# TEXT UNDER STUDY
Chapter 2: Policy and legislative contexts – Scotland, UK and EU
The justification for procurement reform
Inefficiencies in spend and lack of data on spend
2.1 Within the last fifteen years, reviews of procurement have identified inefficiencies in spend and lack of data on spend. Audit Scotland (2009) argued that,
"Effective purchasing can lead to the release of cash and help the delivery of high quality public services" (Audit Scotland, 2009: 3).
2.2 Amongst other issues identified including those of lack of capability and capacity within the procurement profession, data on purchasing and procurement performance were found to be very poor and often inaccurate in public procurement. Evidence from the National Audit Office (2005), McClelland (2006 & 2012), Audit Scotland (2009), Scottish Government (2009), Scottish Government (2010b) to the Sir Phillip Green Review (Cabinet Office, 2010) identified gaps in data capture, the need for monitoring and evaluation of outcomes and examining impact in order to be able to detect where savings could be made. McClelland argued the need for good consistent, reliable management information in order to assess progress and also identified the lack of cost benefit data (McClelland, 2006: 29). As McClelland pointed out - trying to measure efficiencies in internal procedures and the effectiveness of procurement in achieving desirable outcomes were hampered by the data gaps (McClelland, 2006: 30).
2.3 There are a number of areas that McClelland (2006) identified for development that relate to improving data capture. To determine whether these areas have been developed successfully would require conducting a qualitative and quantitative review and evaluation of all public sector procedures and processes and this is out with the scope of this review. These recommendations, inter alia, included: to develop formal programmes of procurement internal efficiency measurement and management; the development of a standard set of key performance indicators to be used across the public sector; and the development of National Benchmarking and Best Practices Forum to help co-ordinate a procurement benchmarking programme (McClelland, 2006). McClelland also argued that information and performance data should be exchanged and shared across the public sector.

# REQUIRED ACTIONS
**1.** Reproduce verbatim the passage of the procurement chapter between "2.3 There are" and "the public sector.", inclusive.
**2.** In the procurement chapter, what did McClelland say hampered efforts to measure efficiencies in internal procedures and the effectiveness of procurement?
**3.** Resume the procurement chapter after its final sentence and carry it forward.

Stored data entries:
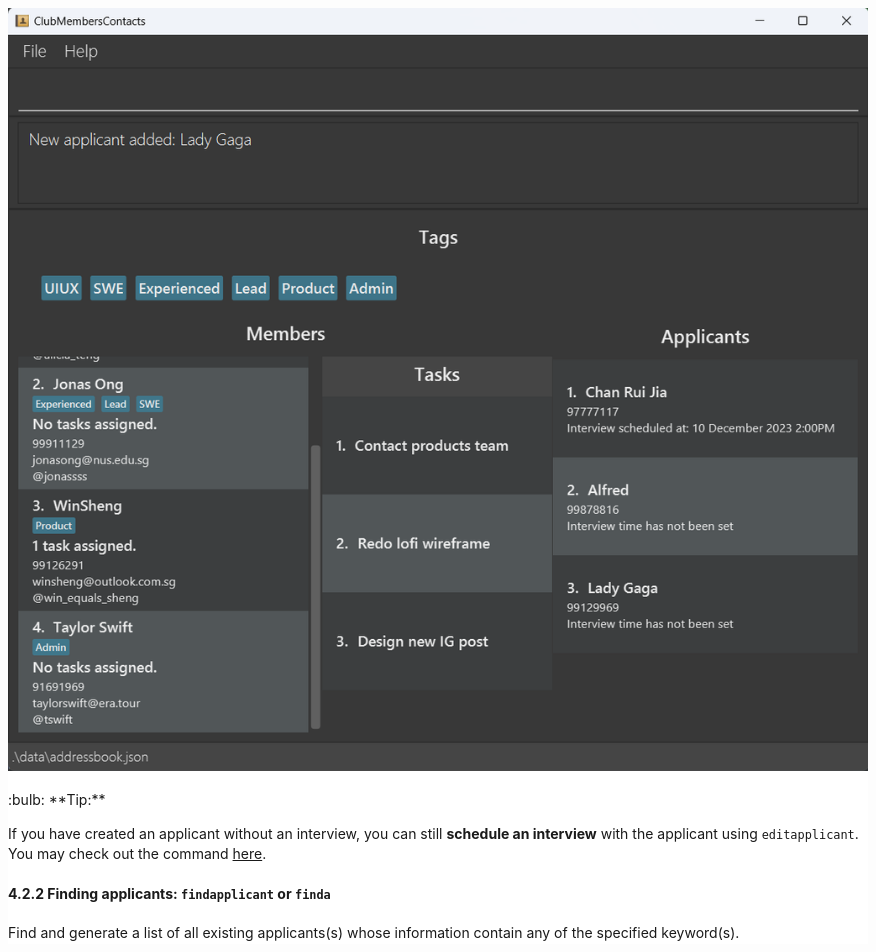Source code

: ![Add_Applicant](images/addApplicant.png)

<div markdown="span" class="alert alert-info">:bulb: **Tip:**

If you have created an applicant without an interview, you can still **schedule an interview** with the applicant using `editapplicant`.
You may check out the command [here](#424-editing-an-applicant-editapplicant-or-edita).

</div>

<div style="page-break-after: always;"></div>

#### 4.2.2 Finding applicants: `findapplicant` or `finda`

Find and generate a list of all existing applicants(s) whose information contain any of the specified keyword(s).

# EXERCISE RESULTS
**1.**
2.3 There are a number of areas that McClelland (2006) identified for development that relate to improving data capture. To determine whether these areas have been developed successfully would require conducting a qualitative and quantitative review and evaluation of all public sector procedures and processes and this is out with the scope of this review. These recommendations, inter alia, included: to develop formal programmes of procurement internal efficiency measurement and management; the development of a standard set of key performance indicators to be used across the public sector; and the development of National Benchmarking and Best Practices Forum to help co-ordinate a procurement benchmarking programme (McClelland, 2006). McClelland also argued that information and performance data should be exchanged and shared across the public sector.

**2.** The data gaps.

**3.**
2.4 Examining Whitehall Departments, Sir Phillip Green's review was very critical of UK Government inefficiencies in spend and in holding spend data (Cabinet Office, 2010). Sir Phillip Green's review re-emphasised that good procurement should not be fixated on lowest cost as it should achieve an appropriate balance between cost, quality and sustainability (Cabinet Office, 2010). The Scottish Government's value for money triangle reflects this concept (Scottish Government, 2010b: 1 & 6-7). Two significant issues identified by Green and relevant to the Procurement Reform agenda more broadly were the issues of lack of centralised procurement systems and inconsistent commercial skills across Whitehall Departments (Cabinet Office, 2010: 5). Green found that there were significant price differences across government for the same product and this applied to a whole range of products from paper to laptops and property management (Cabinet Office, 2010 13-14 & 28). Hence, a range of recommendations for the UK Government arising from the Green review included: the need for centralised procurement; the need to produce accurate spend and consumption data; the need to price common items at the same level for all central departments; the need to manage down demand and specifications; and the need for civil servants to focus on cash when purchasing and apply the same principles as if the money was their own (Cabinet Office, 2010: 20). Equally, Green recommended that UK Departments adapt their budgeting method as they are not incentivised to spend less than the cash budgeted (Cabinet Office, 2010: 31).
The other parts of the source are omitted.